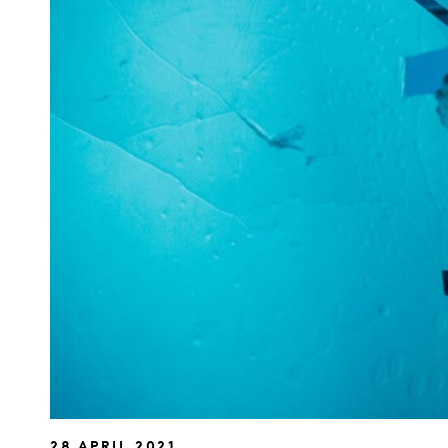
28 APRIL 2021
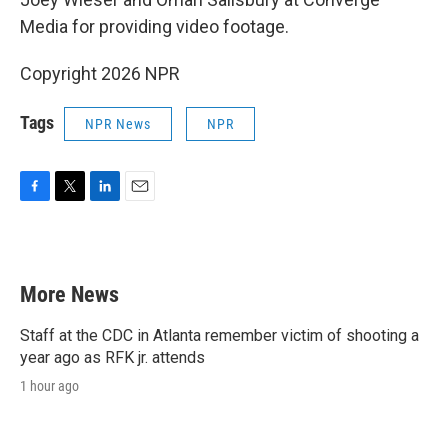
Media for providing video footage.
Copyright 2026 NPR
Tags
NPR News
NPR
F
T
L
E
a
w
i
m
c
i
n
a
e
t
k
i
b
t
e
l
More News
o
e
d
o
r
I
k
n
Staff at the CDC in Atlanta remember victim of shooting a
year ago as RFK jr. attends
1 hour ago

◇ ◇ ◇

Task requirements
Leave every image out when you return the material above word for word.

Result for this exercise
28 APRIL 2021
Media for providing video footage.
Copyright 2026 NPR
Tags
NPR News
NPR
F
T
L
E
a
w
i
m
c
i
n
a
e
t
k
i
b
t
e
l
More News
o
e
d
o
r
I
k
n
Staff at the CDC in Atlanta remember victim of shooting a
year ago as RFK jr. attends
1 hour ago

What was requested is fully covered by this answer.